## ОТРЫВОК
'''

Добавить в цитаты Настройки чтения

Страница 7 из 10

«Я верил, что отношения к женщине не ограничиваются тем актом физического слияния, который я знал в его нищенски грубой, животно простой форме, – этот акт внушал мне почти отвращение, несмотря на то, что я был сильный, довольно чувственный юноша и обладал легко возбудимым воображением».

Так он пишет в рассказе «О первой любви». В этом воздержании – тоже нечто сверхчеловеческое, отказ от того человеческого, которое вокруг. И до самого Нижнего, где ему наконец повезло встретить взаимность, Горький относится к сексу как к чему-то омерзительному – к тому, что должно быть преодолено.

12

Из Москвы он в вагоне для скота отправился в Нижний – уже с твердым намерением заниматься литературой; там его ждал первый профессиональный успех, семья и первая слава. Что представлял собою Горький образца 1889 года – о том ярче всего рассказывают две его цитаты, на первый взгляд друг с другом не связанные. Первая из «Времени Короленко»:

«В Нижнем жил Каронин; я изредка заходил к нему. Больной Николай Ельпифидорович вызывал у меня острое чувство сострадания.

'''

## УСЛОВИЕ ЗАДАНИЯ
Верните без изменений часть отрывка о Горьком: всё от слов «Страница 7 из» вниз до слов «должно быть преодолено.» включительно. Данные здесь никакой роли не играют.

## ИСХОДНЫЕ ДАННЫЕ
'''

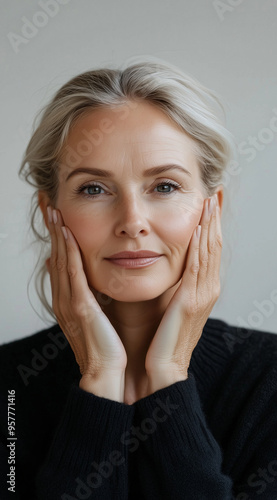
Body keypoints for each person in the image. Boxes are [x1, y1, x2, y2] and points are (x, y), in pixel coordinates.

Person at [0, 58, 277, 500]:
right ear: (49, 213)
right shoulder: (9, 391)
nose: (132, 221)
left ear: (212, 208)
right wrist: (98, 379)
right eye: (94, 188)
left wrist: (169, 376)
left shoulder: (268, 380)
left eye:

'''

## ОТВЕТ
Страница 7 из 10

«Я верил, что отношения к женщине не ограничиваются тем актом физического слияния, который я знал в его нищенски грубой, животно простой форме, – этот акт внушал мне почти отвращение, несмотря на то, что я был сильный, довольно чувственный юноша и обладал легко возбудимым воображением».

Так он пишет в рассказе «О первой любви». В этом воздержании – тоже нечто сверхчеловеческое, отказ от того человеческого, которое вокруг. И до самого Нижнего, где ему наконец повезло встретить взаимность, Горький относится к сексу как к чему-то омерзительному – к тому, что должно быть преодолено.